November 04, 2006

Torture and Computer Science

Greetings. As reported in the Washington Post, the Bush Administration is now apparently asserting that the interrogation techniques that have been used against suspects who were/are held in the "secret" CIA prisons are now classified TS/SCI (effectively the highest conventional level of security classification in the DOD hierarchy).

The administration is arguing that these suspects must not be allowed to meet with lawyers since interrogation techniques might be disclosed, and that (by implication) these suspects must never be allowed to tell anyone how they were interrogated.

Some suspects who have already been released have made claims of torture at the hands of the U.S. The U.S. says that it does not torture, but refuses to disclose the interrogation techniques that are in use. Vice President Cheney famously agreed recently that a "dunk in the water" was a no-brainer technique, but the White House has subsequently claimed that while this remark did not specifically admit that the U.S. used the torture technique of waterboarding, the exact meaning of Cheney's remark would not be further explained.

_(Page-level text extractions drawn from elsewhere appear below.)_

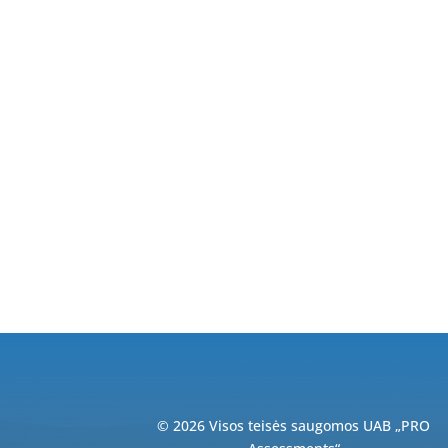
© 2026 Visos teisės saugomos UAB „PRO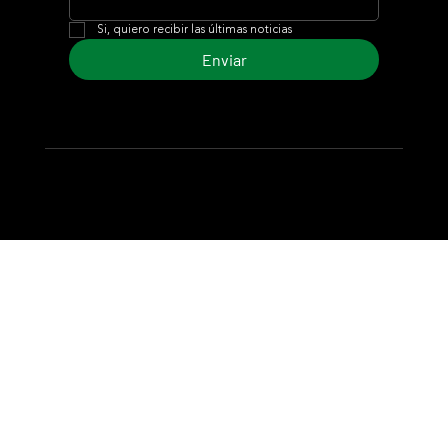
Si, quiero recibir las últimas noticias
Enviar
© 2024 Turf Diario
Desarrollado por Estudio CKS - Comunicación,
Marketing & Diseño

The logical implication of the administration's assertion of TS/SCI level classification for interrogation techniques would seem to be that they indeed plan to hold remaining suspects indefinitely -- for how else can be ensured the confidentiality of the interrogation techniques so classified? An innocent suspect who was released could not be prevented from talking (after all, they don't hold TS/SCI clearances that could be pulled!) and if the administration is unsatisfied with the current procedure of refusing to address the claims of already released suspects, then the only other option would seem to be to make sure that there aren't any more released suspects.

In computer science and crypto work, there is sometimes used a "technique" called "security through obscurity" -- a largely discredited philosophy of trying to ensure security by keeping design elements secret, rather than ensuring secure design principles themselves. For example, a well designed crypto system should not need to include any secret tables that cannot be publicly released and so subjected to broad scrutiny and evaluation of the system's actual strength.

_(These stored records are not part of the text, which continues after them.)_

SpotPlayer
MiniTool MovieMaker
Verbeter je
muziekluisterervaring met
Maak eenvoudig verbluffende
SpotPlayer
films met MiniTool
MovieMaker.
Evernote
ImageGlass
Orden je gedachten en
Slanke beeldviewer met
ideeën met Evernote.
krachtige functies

A major problem with security through obscurity is that obscurity tends to dissipate with time. For example, in the news right now are reports of concerns over a U.S. government Web site that apparently disclosed some level of nuclear weapons design information. That data has now reportedly been removed from that site, but is presumably already mirrored and archived at other locations around the world. Even more to the point, the real limit (such as it is) on the proliferation of basic nuclear weapons at this stage is not so much design techniques, but rather the availability of fissile materials.

Security based on secrets rather than design is always vulnerable to those secrets being disclosed or reverse-engineered. In the case of information that relates directly to potential human rights violations such as the use of torture (or "alternative interrogation techniques" -- seemingly six of one or half-a-dozen of the other) asserting that U.S. security would be compromised by the revelation of those techniques indeed suggests that methods generally classified as torture or other human rights violations may indeed be in use against potentially innocent suspects.

If our national security is now truly based on a foundation of keeping interrogation techniques secret -- and everything therefore implied about holding suspects indefinitely and incommunicado -- then we not only have horrendously flawed and vulnerable security, but we have lost our way as a nation as well.